Ruby with her authorial father (photo credit: K. Dixon, omni-talented mother)
The past week for me was mainly a
happy swirl. I spent it on Washington
Square in New York, mainly “helping out” with two of my grandchildren (Lulu and Cora) whose
father had to be out of the country lecturing.
It was delightfully light duty, mainly a matter of being around in the
evening and putting together a few meals.
My daughter was able to set me up with a computer and a fine place to
work during regular work hours. These
circumstances allowed me to insulate myself somewhat, but only somewhat, from
the chill and gusting political winds unleashed the previous week. My workspace overlooked Washington Square
Park, and on at least three days there were raucous anti-Trump
demonstrations. At the very end of the
week we all migrated to my son Richard’s house in Brooklyn, where we had a
mini-party in anticipation of second-youngest granddaughter Ruby’s fourth birthday and to mark the somewhat
more-than-fourth of her aunt, our dear daughter, which falls close by.
Five out of six of our
grandchildren are girls, each of them delightful in a distinctive way. Being able to hang out with some of them for
several days of their routine school lives was a rare treat. There is a special kind of investment one
makes in one’s grandchildren—more mellow and reflective, perhaps, than that one
had made in their parents. Our
grandchildren are living indices of rapid social change. I knew all four of my long-lived grandparents
quite well. They were all of the
nineteenth century. When I compare their
lives with those even now being lived by my grandchildren I am nearly staggered
by the scope, breadth, depth, and existential consequences of the differences
between them. But our country has always
been a cauldron of dramatic change, as I was led to meditate by the accidental
recovery of one of my strayed books.
Our eldest child, Richard, the
father of Ruby, is a man of parts with a special interest in the post-colonial
world of the Caribbean. As Cuba now sets
out on its new path toward Chinese style pseudo-socialist bureaucratic plutocracy
his book, Walking to Guantanamo, already
a classic of offbeat travel literature, will become ever more valuable for its
portrait of Fidel’s “old” new Cuba.
Richard has spent even more time, however, immersed in black Caribbean Francophonie. Enabled by an impressive command of the
Haitian creole, he pursues various fascinating cultural projects in Haiti. My eye caught something familiar on his
bookshelf—namely my copy of the
Library of America anthology of the writings of Lafcadio Hearn. I had forgotten, as I usually do, that I had
lent it to him; but Rich is Hearn’s ideal reader.

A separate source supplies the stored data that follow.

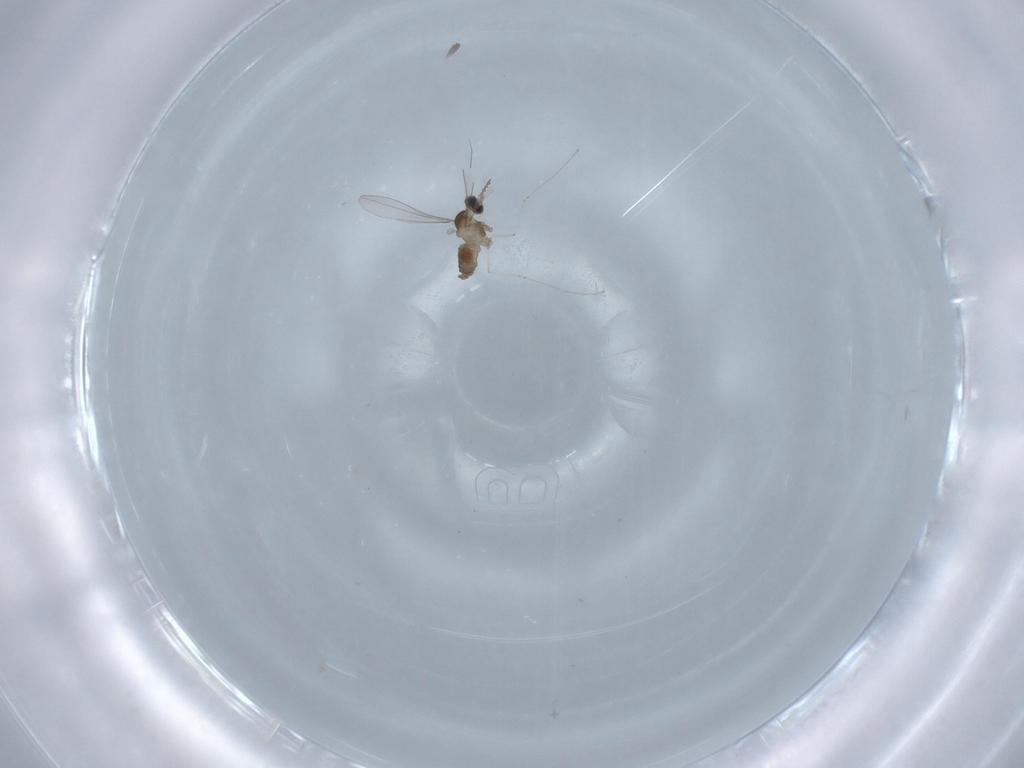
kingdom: Animalia
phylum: Arthropoda
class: Insecta
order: Diptera
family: Cecidomyiidae
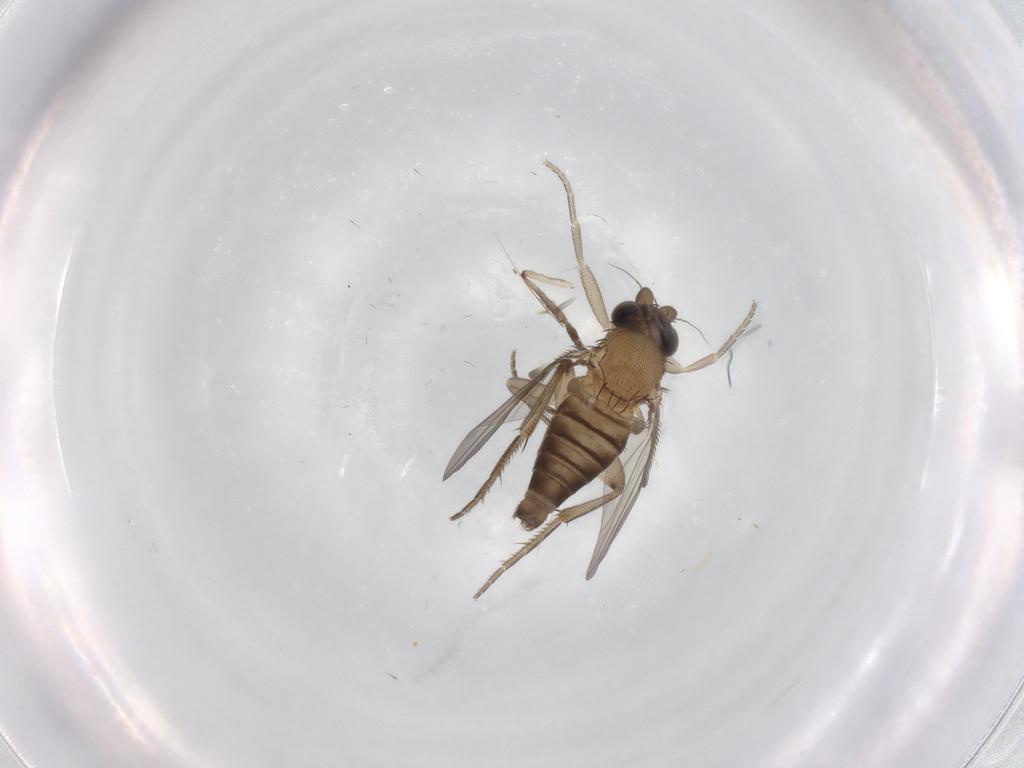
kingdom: Animalia
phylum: Arthropoda
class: Insecta
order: Diptera
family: Phoridae
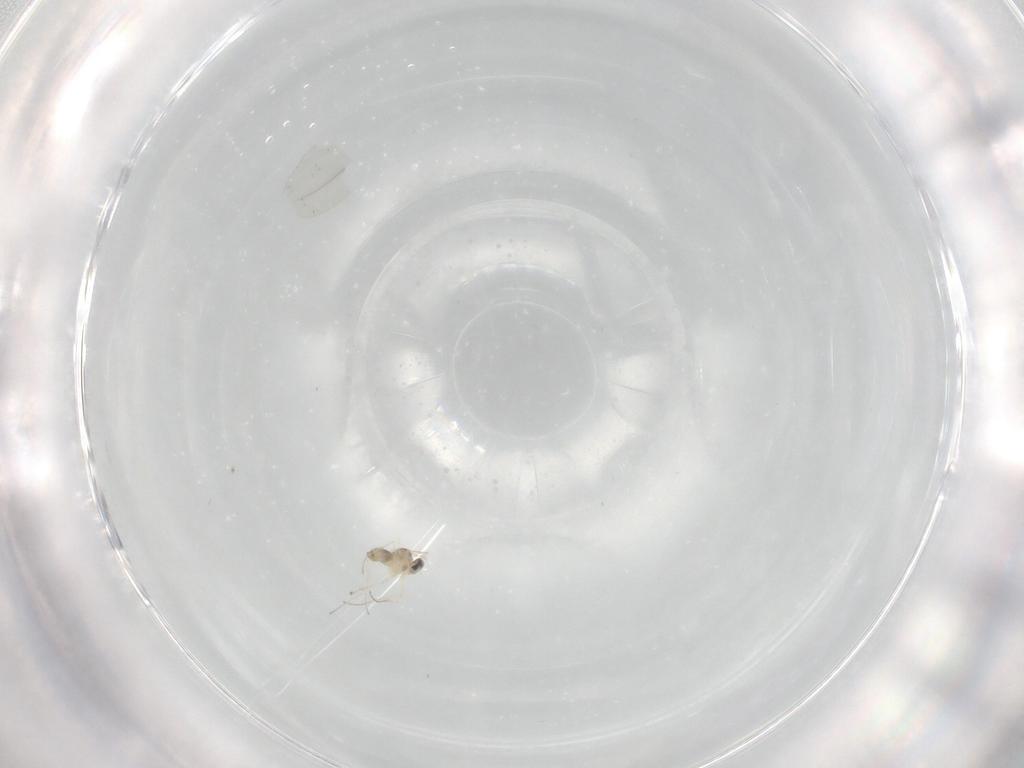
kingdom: Animalia
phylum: Arthropoda
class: Insecta
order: Diptera
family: Cecidomyiidae
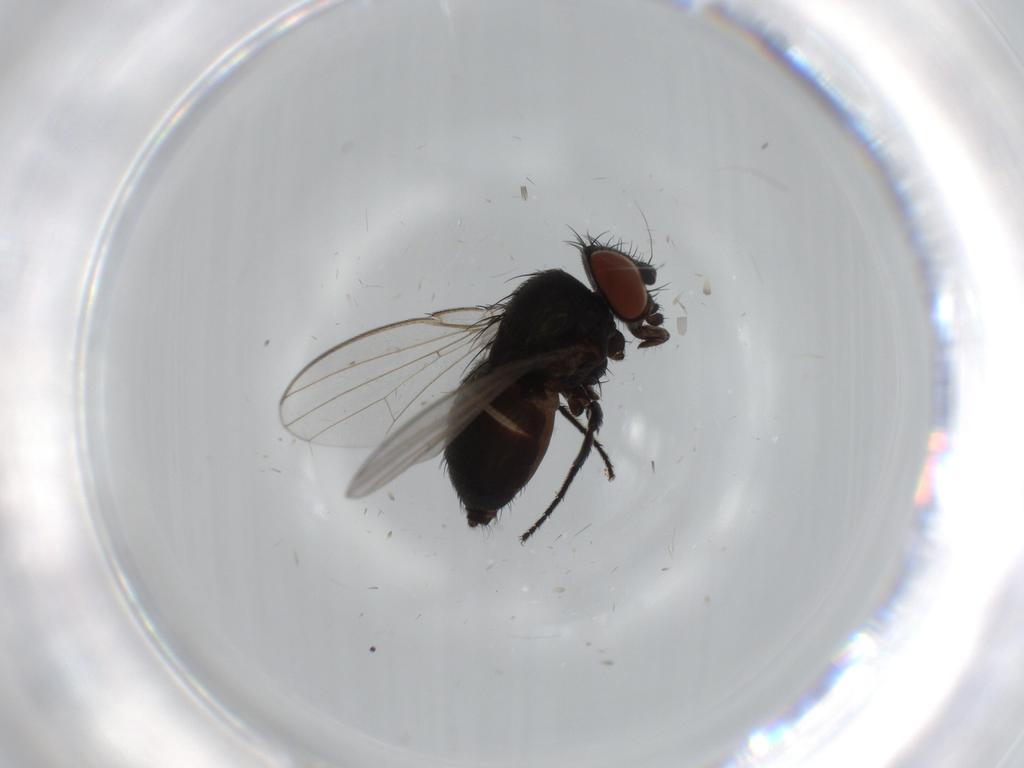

Patrick Lafcadio Tessima Carlos
Hearn was born in 1850 on Lefkada, one of the less famous of the Ionian
Islands, and died in Tokyo in 1904. In
his intense, questing, adventurous, and often desperate life of fifty-four
years he lived out and recorded in his lush writings an exotic version of the
“American dream” that is perhaps unlikely to be the first to appear
spontaneously in the mind of the casual auditor of that hackneyed phrase. His father was an Irishman, a medical officer
in the service of the occupying British army, his mother an illiterate Greek
islander unfortunate enough to have fallen in with him.
They played hardly any role in his miserable
early life. In his mature years Lafcadio
could remember ever seeing his father only four times in his life; the mother,
having been dumped by the father through the instrument of a particularly
egregious annulment, eventually died in a Greek mental asylum. Hearn was grudgingly educated by reluctant
relatives and supposed family friends in Ireland, England, and France. Coercive overexposure to Christianity in its
Orthodox, Roman Catholic, and Protestant forms perhaps eased his eventual
embrace of Buddhism, which he eventually adopted along with Japanese
citizenship.
In 1869 Lafcadio himself was dumped
with a one-way ticket to America and instructions to proceed to
Cincinnati. There, on the Ohio River,
that meandering extension of the Mason-Dixon line, still roiling in the wake of
a great war that ended the institution of what he rightly called “American
feudalism”, Hearn arrived penniless. The
“immigrant narrative” is that people came to America “in search of a better
life”. What that often actually meant
was that other, more powerful people in Europe, while sometimes being unwilling
simply to kill them off, didn’t want them around any more. Young Hearn eventually found his feet as a
journalist—in Cincinnati, in New Orleans, and in the French Caribbean. He left a unique body of commentary on the
cultural diversity, much of it founded in a long history of the forced
migration of African slaves, of the aging New World. To his practical fluency in French he added a
deeper philological impulse that led him toward folklore and anthropology. He was fascinated by the cultural dynamism of
creole social alloys. He himself was
married for a time to a former slave woman in violation of the miscegenation
laws on the statute books of the State of Ohio.
Hearn has been credited with the “invention” or literary discovery of
New Orleans as a principal site of the American picturesque. If you have time but for a single brief
essay, let me suggest “The Creole Patois” (pp. 744-748). All this of course came before his “Japanese
period,” for which he is best known among those who know him at all.